_Исходный отрывок:_
-------------------------
Страница 45 из 104
Понимая, сколь важно не дать французам добраться до Египта, Нельсон еще раньше объяснял лорду Сен-Винсену, почему он не присоединяется к основным силам британского флота, сосредоточенным в западной части Средиземного моря. «На меня Вы можете положиться всегда, — писал он ему из Сицилии, — но сейчас мне остается лишь выразить свое сожаление в связи с невозможностью прийти к Вам на помощь: остров удерживает меня на месте. Королеву успокоит только одно — мое твердое обещание никуда не уходить отсюда». Тем не менее, пусть и пришлось для этого оставить позиции, прикрывающие Сицилию, Мальту и Египет от возможного вторжения французов и нарушить тем самым известные ему замыслы командующего флотом, Нельсон недолго колебался перед тем, как выполнить просьбу Гамильтона и направиться в Неаполь.
-------------------------
_Предоставленные записи:_
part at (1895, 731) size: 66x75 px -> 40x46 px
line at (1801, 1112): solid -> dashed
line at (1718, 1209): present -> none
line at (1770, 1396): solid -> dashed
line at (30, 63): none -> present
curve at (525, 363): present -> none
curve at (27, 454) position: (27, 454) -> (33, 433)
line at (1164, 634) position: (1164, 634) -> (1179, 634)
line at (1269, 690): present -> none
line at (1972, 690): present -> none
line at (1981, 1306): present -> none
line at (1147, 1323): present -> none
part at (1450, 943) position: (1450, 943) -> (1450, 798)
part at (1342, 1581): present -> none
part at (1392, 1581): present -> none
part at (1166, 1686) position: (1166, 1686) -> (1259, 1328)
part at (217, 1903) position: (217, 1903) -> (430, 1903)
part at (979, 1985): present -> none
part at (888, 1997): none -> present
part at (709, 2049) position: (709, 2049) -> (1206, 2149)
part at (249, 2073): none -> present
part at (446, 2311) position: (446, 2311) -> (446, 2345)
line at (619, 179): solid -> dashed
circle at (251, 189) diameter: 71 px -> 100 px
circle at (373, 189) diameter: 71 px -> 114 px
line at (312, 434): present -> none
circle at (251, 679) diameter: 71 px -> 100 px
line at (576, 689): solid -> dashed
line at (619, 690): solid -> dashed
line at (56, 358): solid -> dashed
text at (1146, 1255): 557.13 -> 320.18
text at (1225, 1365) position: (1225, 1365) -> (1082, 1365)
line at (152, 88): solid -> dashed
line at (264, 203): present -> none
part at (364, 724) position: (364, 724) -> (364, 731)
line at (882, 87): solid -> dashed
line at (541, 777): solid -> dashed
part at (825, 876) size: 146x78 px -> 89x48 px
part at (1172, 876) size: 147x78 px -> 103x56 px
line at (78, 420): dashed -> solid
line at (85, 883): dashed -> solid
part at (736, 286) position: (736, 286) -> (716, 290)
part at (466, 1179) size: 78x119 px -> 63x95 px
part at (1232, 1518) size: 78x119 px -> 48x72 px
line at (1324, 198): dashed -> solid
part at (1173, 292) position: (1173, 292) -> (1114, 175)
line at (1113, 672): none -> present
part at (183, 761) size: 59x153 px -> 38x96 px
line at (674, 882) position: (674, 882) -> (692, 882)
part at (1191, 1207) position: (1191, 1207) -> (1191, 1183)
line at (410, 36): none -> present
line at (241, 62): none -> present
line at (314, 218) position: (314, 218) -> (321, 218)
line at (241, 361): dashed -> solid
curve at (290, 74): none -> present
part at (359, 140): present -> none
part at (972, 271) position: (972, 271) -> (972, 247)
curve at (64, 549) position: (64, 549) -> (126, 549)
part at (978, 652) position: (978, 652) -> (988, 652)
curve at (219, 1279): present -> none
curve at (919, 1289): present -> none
-------------------------
_Задание:_ Пожалуйста, перепишите часть отрывка о Нельсоне между «Страница 45 из» и «направиться в Неаполь.» включительно, заменив «Нельсон» на «адмирал». Записи никак не связаны с отрывком.

_Ответ на задание:_
Страница 45 из 104
Понимая, сколь важно не дать французам добраться до Египта, адмирал еще раньше объяснял лорду Сен-Винсену, почему он не присоединяется к основным силам британского флота, сосредоточенным в западной части Средиземного моря. «На меня Вы можете положиться всегда, — писал он ему из Сицилии, — но сейчас мне остается лишь выразить свое сожаление в связи с невозможностью прийти к Вам на помощь: остров удерживает меня на месте. Королеву успокоит только одно — мое твердое обещание никуда не уходить отсюда». Тем не менее, пусть и пришлось для этого оставить позиции, прикрывающие Сицилию, Мальту и Египет от возможного вторжения французов и нарушить тем самым известные ему замыслы командующего флотом, адмирал недолго колебался перед тем, как выполнить просьбу Гамильтона и направиться в Неаполь.